T Parisini; R Zoppoli

doi:10.1109/72.728390

Neural approximations for infinite-horizon optimal control of nonlinear stochastic systems

IEEE Trans Neural Netw. 1998;9(6):1388-408. doi: 10.1109/72.728390.

Authors

T Parisini¹, R Zoppoli

Affiliation

¹ Department of Electrical, Electronic, and Computer Engineering, DEEI-University of Trieste, 34175 Trieste, Italy.

PMID: 18255818
DOI: 10.1109/72.728390

Abstract

A feedback control law is proposed that drives the controlled vector vt of a discrete-time dynamic system (in general, nonlinear) to track a reference vt* over an infinite time horizon, while minimizing a given cost function (in general, nonquadratic). The behavior of vt* over time is completely unpredictable. Random noises act on the dynamic system and the state observation channel, which may be nonlinear, too. The random noises and the initial state are, in general, non-Gaussian; it is assumed that all such random vectors are mutually independent, and that their probability density functions are known. As is well known, so general a non-LQG (linear quadratic Gaussian) optimal control problem is very difficult to solve.
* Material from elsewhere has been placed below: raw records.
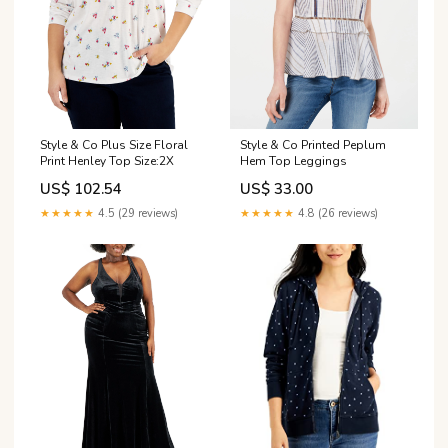
Style & Co Plus Size Floral
Style & Co Printed Peplum
Print Henley Top Size:2X
Hem Top Leggings
US$ 102.54
US$ 33.00
★★★★★
4.5 (29 reviews)
★★★★★
4.8 (26 reviews)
The proposed solution is based on three main approximating assumptions: 1) the optimal control problem is stated in a receding-horizon framework where vt* is assumed to remain constant within a shifting-time window; 2) the control law is assigned a given structure (the one of a multilayer feedforward neural network) in which a finite number of parameters have to be determined in order to minimize the cost function (this makes it possible to approximate the original functional optimization problem by a nonlinear programming one); and 3) the control law is given a "limited memory," which prevents the amount of data to be stored from increasing over time. The errors resulting from the second and third assumptions are discussed. Due to the very general assumptions under which the approximate optimal control law is derived, we are not able to report stability results. However, simulation results show that the proposed method may constitute an effective tool for solving, to a sufficient degree of accuracy, a wide class of control problems traditionally regarded as difficult ones (an example of freeway traffic optimal control is given that may be of practical importance).